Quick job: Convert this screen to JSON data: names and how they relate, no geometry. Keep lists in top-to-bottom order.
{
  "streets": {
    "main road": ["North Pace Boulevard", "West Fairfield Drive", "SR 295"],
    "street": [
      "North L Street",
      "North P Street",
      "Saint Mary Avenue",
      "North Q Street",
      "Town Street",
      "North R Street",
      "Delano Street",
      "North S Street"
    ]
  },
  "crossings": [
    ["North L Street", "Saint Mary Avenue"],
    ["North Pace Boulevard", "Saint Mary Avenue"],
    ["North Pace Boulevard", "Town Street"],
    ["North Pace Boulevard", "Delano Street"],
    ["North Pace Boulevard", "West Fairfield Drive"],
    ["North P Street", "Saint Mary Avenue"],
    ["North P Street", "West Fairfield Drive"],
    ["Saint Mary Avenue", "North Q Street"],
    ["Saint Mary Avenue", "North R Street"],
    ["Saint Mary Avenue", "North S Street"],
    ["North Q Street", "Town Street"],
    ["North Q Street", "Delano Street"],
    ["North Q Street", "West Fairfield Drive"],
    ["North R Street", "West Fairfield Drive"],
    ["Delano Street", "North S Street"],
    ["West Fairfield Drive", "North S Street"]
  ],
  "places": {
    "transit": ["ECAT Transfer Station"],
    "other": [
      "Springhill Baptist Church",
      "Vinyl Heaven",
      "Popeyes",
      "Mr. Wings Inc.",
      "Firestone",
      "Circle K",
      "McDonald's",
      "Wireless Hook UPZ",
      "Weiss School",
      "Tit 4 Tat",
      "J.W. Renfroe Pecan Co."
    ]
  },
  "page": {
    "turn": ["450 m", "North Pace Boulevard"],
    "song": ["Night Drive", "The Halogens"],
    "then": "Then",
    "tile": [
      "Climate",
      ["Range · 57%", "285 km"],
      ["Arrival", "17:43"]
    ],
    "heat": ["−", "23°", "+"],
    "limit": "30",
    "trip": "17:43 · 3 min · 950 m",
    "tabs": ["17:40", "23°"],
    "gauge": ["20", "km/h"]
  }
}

What is needed:
Each record is to be transcribed exactly and in full.

Answer:
Quick job: Convert this screen to JSON data: names and how they relate, no geometry. Keep lists in top-to-bottom order.
{
  "streets": {
    "main road": ["North Pace Boulevard", "West Fairfield Drive", "SR 295"],
    "street": [
      "North L Street",
      "North P Street",
      "Saint Mary Avenue",
      "North Q Street",
      "Town Street",
      "North R Street",
      "Delano Street",
      "North S Street"
    ]
  },
  "crossings": [
    ["North L Street", "Saint Mary Avenue"],
    ["North Pace Boulevard", "Saint Mary Avenue"],
    ["North Pace Boulevard", "Town Street"],
    ["North Pace Boulevard", "Delano Street"],
    ["North Pace Boulevard", "West Fairfield Drive"],
    ["North P Street", "Saint Mary Avenue"],
    ["North P Street", "West Fairfield Drive"],
    ["Saint Mary Avenue", "North Q Street"],
    ["Saint Mary Avenue", "North R Street"],
    ["Saint Mary Avenue", "North S Street"],
    ["North Q Street", "Town Street"],
    ["North Q Street", "Delano Street"],
    ["North Q Street", "West Fairfield Drive"],
    ["North R Street", "West Fairfield Drive"],
    ["Delano Street", "North S Street"],
    ["West Fairfield Drive", "North S Street"]
  ],
  "places": {
    "transit": ["ECAT Transfer Station"],
    "other": [
      "Springhill Baptist Church",
      "Vinyl Heaven",
      "Popeyes",
      "Mr. Wings Inc.",
      "Firestone",
      "Circle K",
      "McDonald's",
      "Wireless Hook UPZ",
      "Weiss School",
      "Tit 4 Tat",
      "J.W. Renfroe Pecan Co."
    ]
  },
  "page": {
    "turn": ["450 m", "North Pace Boulevard"],
    "song": ["Night Drive", "The Halogens"],
    "then": "Then",
    "tile": [
      "Climate",
      ["Range · 57%", "285 km"],
      ["Arrival", "17:43"]
    ],
    "heat": ["−", "23°", "+"],
    "limit": "30",
    "trip": "17:43 · 3 min · 950 m",
    "tabs": ["17:40", "23°"],
    "gauge": ["20", "km/h"]
  }
}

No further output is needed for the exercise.